Тимофеев промолчал, потому что голоса все еще не было.
После беседы с комиссаром пообедали, разостлали шинели и прилегли отдохнуть. С темнотой предстояло разойтись по ротам. Тимофеев лег навзничь и долго глядел в небо, рокочущее пулеметными очередями. Настроение у него стало лучше, ровнее. Как стемнело, пришли делегаты связи от рот.
— В первой роте сегодня праздник, — сказал один из них. — Пулеметчик Тимофеев вернулся. Коечку ему застелили, цветы в бутылке «боржом», подарки под подушкой. Как невесте.
— Сейчас в первую роту делегаты трудящиеся пошли, — сказал второй.
— Значит, на митинг, — решил первый.
Новички, назначенные в другие роты, подошли к Тимофееву попрощаться, долго жали его руку и поздравляли. Ему было и хорошо, и все же грустно. За весь день не встретил он ни одного знакомого лица. «Не узнаю я их, что ли?» — думал он. Вечер торопливо переходил в ночь, затихло небо, ослабел рокот орудий, над сумрачными полями заплясал неровный огонь ракет и, как кузнечики, вдали затрещали автоматы. Тимофеев совсем было заснул, а из первой роты все не приходили. Но вот пришли.
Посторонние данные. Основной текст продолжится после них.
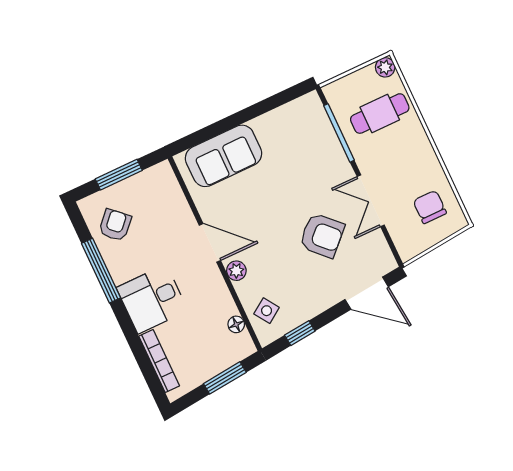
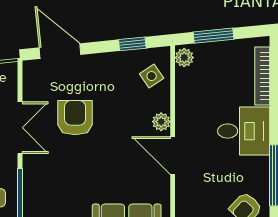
armchair: (322, 235) -> (75, 118), turned 45
floor lamp: (236, 324) -> (183, 76), removed
plant: (243, 343) -> (184, 58), added

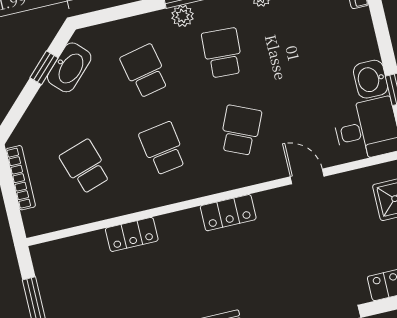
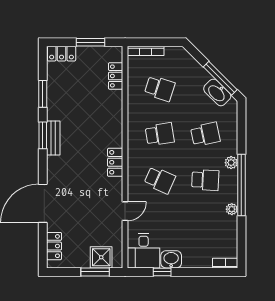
window: (44, 68) -> (220, 78), width x2.17
school desk: (85, 167) -> (160, 88), turned 36
bookcase: (21, 178) -> (146, 51), moved
locker: (132, 234) -> (116, 76), moved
Разбудили его только в середине ночи.
— Задержались маленько, — загадочно сказал представитель роты. — То да се. А место новое, мы тут всего второй день. Пока обслужишь себя, полдня уйдет.
Что он подразумевал под «обслуживанием себя» было неясно, но никто не переспрашивал.
Первая рота закопалась в землю на южном склоне холмов, окаймлявших долину. Глубокие блиндажи были оборудованы самодельными печками с трубами из стреляных немецких гильз, вправленных одна в другую.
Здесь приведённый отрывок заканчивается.